This topic is going to be a bit more on the serious side today folks. I wanted to discuss my educational background a little. For those of you who don’t know, I’m dyslexic. Dyslexia is when someone switched letters and numbers, sometimes even words in their head. For years throughout elementary school I struggled to get good grades or to even understand most of the things we were learning. I spent a lot of time after school with teachers and in special classes to help give me more time to understand things. Recently, I was going through my old school papers and found teachers notes about how much I was improving and it made me both really sad and extremely happy. I was sad because it showed me how much I struggled and in school I never really realized I was struggling. Now, looking at these notes makes me happy because I’ve seen how much I’ve accomplished.
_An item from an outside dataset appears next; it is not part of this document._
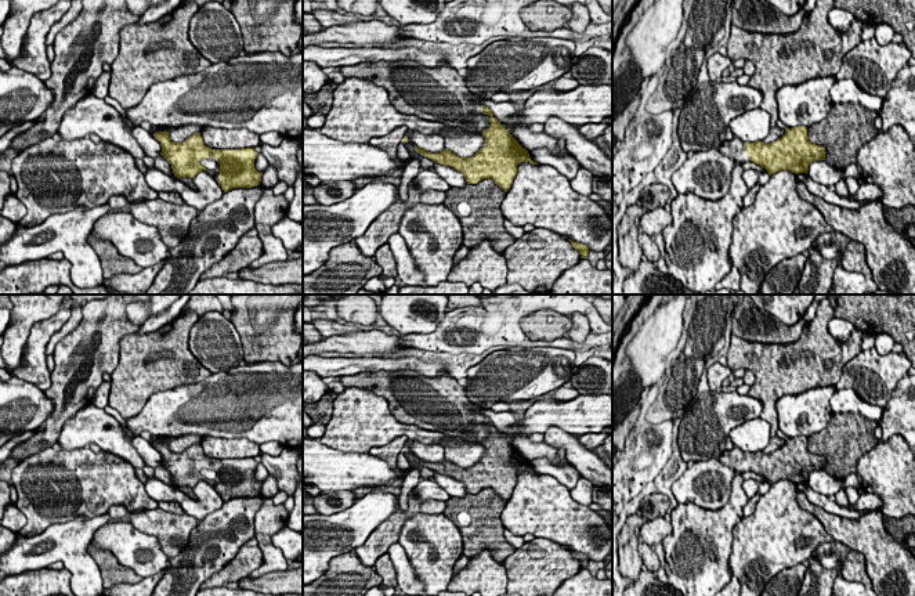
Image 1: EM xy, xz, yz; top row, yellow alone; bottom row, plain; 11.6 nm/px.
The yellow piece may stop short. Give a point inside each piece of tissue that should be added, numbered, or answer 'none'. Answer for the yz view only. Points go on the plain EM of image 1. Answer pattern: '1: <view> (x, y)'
1: yz (734, 458)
I may note have the same techniques as other writers, but I was able to figure out how to write my books without learning it through a school system. I never really learned anything through the school system. I mean, of course I did, but at the same time I didn’t. Most of the things I understand I think I taught myself because it was easier that way. I would get the notes for how to solve a math problem, but the way teachers explained it to me made no sense. So I would sit and study the problem and the answer and teacher myself how I knew I would understand it. Does that make sense?
Anyway, I like teaching myself things. It just seems easier that way. Even with reading. I hated all the books we had to read in school so I never read them. I would read things that interested me at home even if they were stupid trash magazines. Why the hell would I want to read something I didn’t care about? All we did was read a chapter and do an activity about it. The classes basically beat the books into our brains with all the symbolism and themes and blah blah blah. I just wanted to read a book and not have to look for all that extra stuff.
There’s a quote from New Girl where Nick Miller says something like ‘I’m not convinced I know how to read, I’ve just memorized a lot of words’. I think that pretty much explains my reading mind set most of the time.